[文書の抜粋]
KEIO MCC

慶應丸の内シティキャンパス慶應MCCは慶應義塾の社会人教育機関です

2009年09月08日

コミュニケーションを考える

ある日、「ああ、わたしも大人になったんだな~(溜息)」と感じた瞬間がありました。
どんな瞬間だったかと言うと。
例えば、
疲れやすく元気を取り戻しにくい体に気づいた時。
すぐに増え、そして減らない体重を嘆く時。
例えば、
友人の結婚式に立て続けに呼ばれ、また、出産祝いに駆けつける時。
両親の還暦を祝い、末の妹の就職を祝った時。
そして、
身近で大事な人がまたひとりと亡くなってゆく時。
大人になるとは、年をとる・時間が経つとは、ああ、こういうことなのかと
一抹の寂寥感とともに、時に大きな喪失感とともに思ったものです。
もっと卑近なことで、気づいた変化もありました。
これが、実は「大きな」変化であるとわかったのは、慶應MCCでコミュニケーションのプログラムを担当するようになってからでした。
変化とは例えばこうです。
[/文書の抜粋]
[記録データ]
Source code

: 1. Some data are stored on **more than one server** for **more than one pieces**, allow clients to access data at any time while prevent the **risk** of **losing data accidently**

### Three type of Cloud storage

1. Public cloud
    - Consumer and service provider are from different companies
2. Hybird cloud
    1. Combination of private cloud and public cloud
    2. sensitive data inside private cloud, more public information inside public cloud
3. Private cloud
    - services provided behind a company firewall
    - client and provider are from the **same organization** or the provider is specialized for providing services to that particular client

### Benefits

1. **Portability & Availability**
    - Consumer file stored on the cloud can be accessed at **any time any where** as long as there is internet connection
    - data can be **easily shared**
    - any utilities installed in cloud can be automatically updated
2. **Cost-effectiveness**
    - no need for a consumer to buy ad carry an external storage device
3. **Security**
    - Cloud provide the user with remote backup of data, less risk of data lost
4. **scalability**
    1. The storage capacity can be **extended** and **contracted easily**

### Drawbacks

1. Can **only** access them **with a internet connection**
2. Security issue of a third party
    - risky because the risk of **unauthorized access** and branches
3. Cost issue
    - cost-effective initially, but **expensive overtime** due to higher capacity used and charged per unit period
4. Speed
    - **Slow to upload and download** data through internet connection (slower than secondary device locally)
[/記録データ]
:: 課題一覧 ::
a. 抜粋の筆者が、卑近な変化が実は「大きな」変化だとわかったのはいつからですか。
b. 抜粋の「ある日、」で始まる段落を、主な事実を残して箇条書きにまとめてください。

:: あなたの解答 ::
a. 慶應MCCでコミュニケーションのプログラムを担当するようになってからです。

b.
・ある日、「大人になった」と感じた瞬間があった。
・体の変化に気づいた。疲れやすく元気を取り戻しにくくなり、体重はすぐ増えて減らない。
・友人の結婚式や出産祝いが続き、両親の還暦や末の妹の就職を祝った。
・身近で大事な人がまたひとりと亡くなってゆく。
・大人になる、年をとるとはこういうことかと、寂寥感や喪失感とともに思った。
・もっと卑近な変化にも気づいた。それが「大きな」変化だとわかったのは、慶應MCCでコミュニケーションのプログラムを担当するようになってからだった。